Rosie hizo un esfuerzo por recordarlo. Era dificilísimo. Intentó volver a visualizar la escena, pero la cocina había sido su hogar desde hacía un montón de años, el centro de su vida, el lugar en donde cocinaba y leía sus revistas y daba de comer a Willy todas las noches, y allí estaba, en un rincón, el cesto de Héctor, y en las paredes de esa cocina tenía sujetas con chinchetas sus fotos de luchadores, porque su mamá le había dicho que su papá fue un luchador, aunque ya no se acordaba de su nombre y a lo mejor uno de los hombres de las fotos de la cocina era su papá. Y ahora todo aquello había sido malogrado por un hombre que fingió que sentía un gran afecto por ella, un hombre al que ella había estado cuidando cuando se puso enfermo, y resultaba ahora que ése era el hombre que había asesinado a su Willy, y el profesor tenía unos cortes en las manos. Rosie lo recordaba de forma muy confusa.

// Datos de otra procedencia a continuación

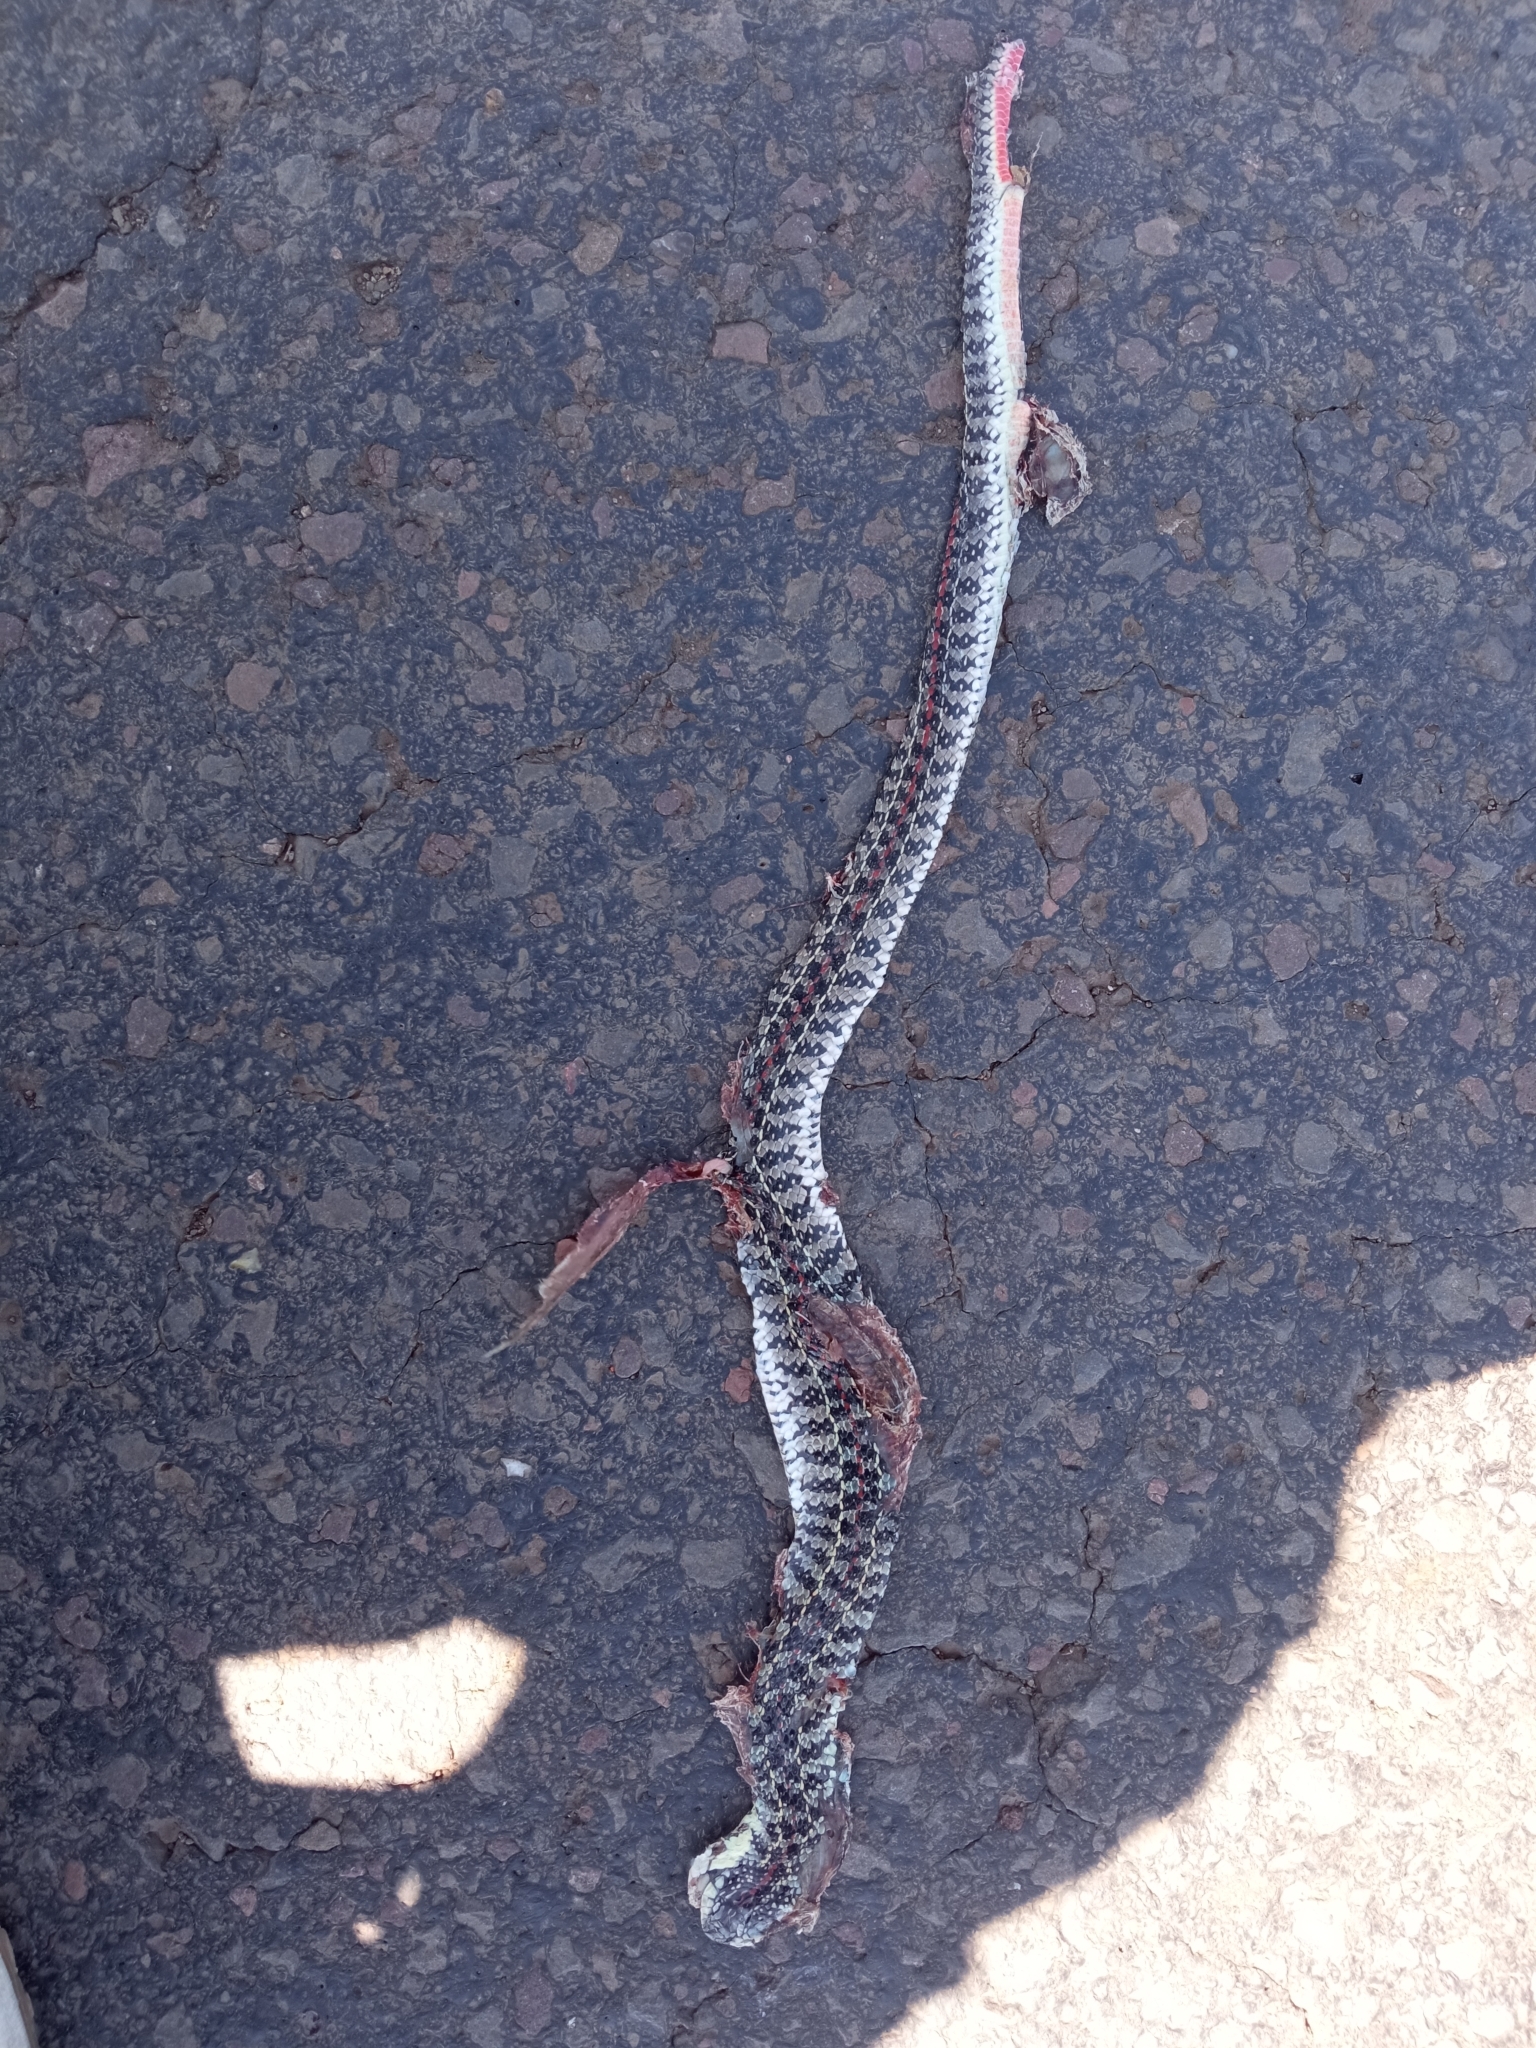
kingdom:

—Así que tenía cortes en las manos, ¿eh? Y eso fue la misma noche que llegó a casa con la camisa manchada de sangre…

Rosie reaccionó ante el interés demostrado por el inspector. Menos mal que ahora había alguien que estaba ayudándole a entender las cosas.

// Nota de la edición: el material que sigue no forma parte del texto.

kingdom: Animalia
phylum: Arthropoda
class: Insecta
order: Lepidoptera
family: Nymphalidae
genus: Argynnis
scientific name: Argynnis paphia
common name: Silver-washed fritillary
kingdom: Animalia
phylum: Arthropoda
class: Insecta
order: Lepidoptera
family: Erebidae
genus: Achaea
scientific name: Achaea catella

—Sí. Y tenía la americana mojada. Le dije que iba a pillar un resfriado, y así fue. Se pasó cuatro días en cama. Le subí la comida a la cama porque tenía fiebre.

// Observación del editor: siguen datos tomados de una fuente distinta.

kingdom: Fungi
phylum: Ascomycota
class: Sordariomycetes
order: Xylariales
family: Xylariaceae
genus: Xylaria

El inspector Garnet reprimió un primer impulso de preguntarle a Rosie qué otros servicios le hacía a Yapp en la cama. Lo importante era conseguir que aquella mujer siguiera hablando. Tarde o temprano lograría que le revelase toda la verdad. Y en cuanto a Rosie fue añadiendo nuevos datos, el inspector aprovechó la circunstancia para atacarla con nuevas pruebas. Por ejemplo, el hecho de que los vecinos la hubieran visto en brazos de Yapp, y también el testimonio de Mr. Clebb, quien dijo que había visto a Rosie masajeando el pene de aquel cerdo cuando él pasaba por delante de casa de los Coppett, paseando a su perro. Y Rosie siguió hablando, y a cada palabra que pronunciaba, y a cada nuevo codazo del inspector, que seguía empujándola en la dirección que a él le interesaba, la imaginación de la pobre mujer, sobrestimulada desde hacía tiempo por sus lecturas de revistas y fotonovelas, fue dando una capa de brillante lustre a los acontecimientos. El inspector se mostró especialmente interesado cuando Rosie le contó la escena de la llegada de Yapp a su casa, pidiendo que le alojase y diciendo que quería extras. Cuando, poco a poco, el inspector cameló a Rosie hasta lograr que ella le explicara en qué consistían esos extras, y cuando consiguió dejar claramente impreso en la mente de Rosie que Yapp había llegado a decir explícitamente que lo que quería era acostarse con ella, el inspector se sintió por fin satisfecho. Había logrado encontrar el móvil del crimen, y llegó a convencerse de que Rosie sería una excelente testigo para la acusación, capaz de provocar una conmoción a cualquier jurado.

—Firme esto —dijo finalmente, entregándole el texto de su declaración—, y en seguida podrá irse a su casa.

Rosie firmó y volvió a su celda. Ahora ya sabía por qué habían asesinado a Willy. El profesor estaba enamorado de ella. Se preguntó cómo no se le había ocurrido antes. En fin, ahora podía darle vueltas a este asunto, y esto le ayudó a no pensar tanto en Willy.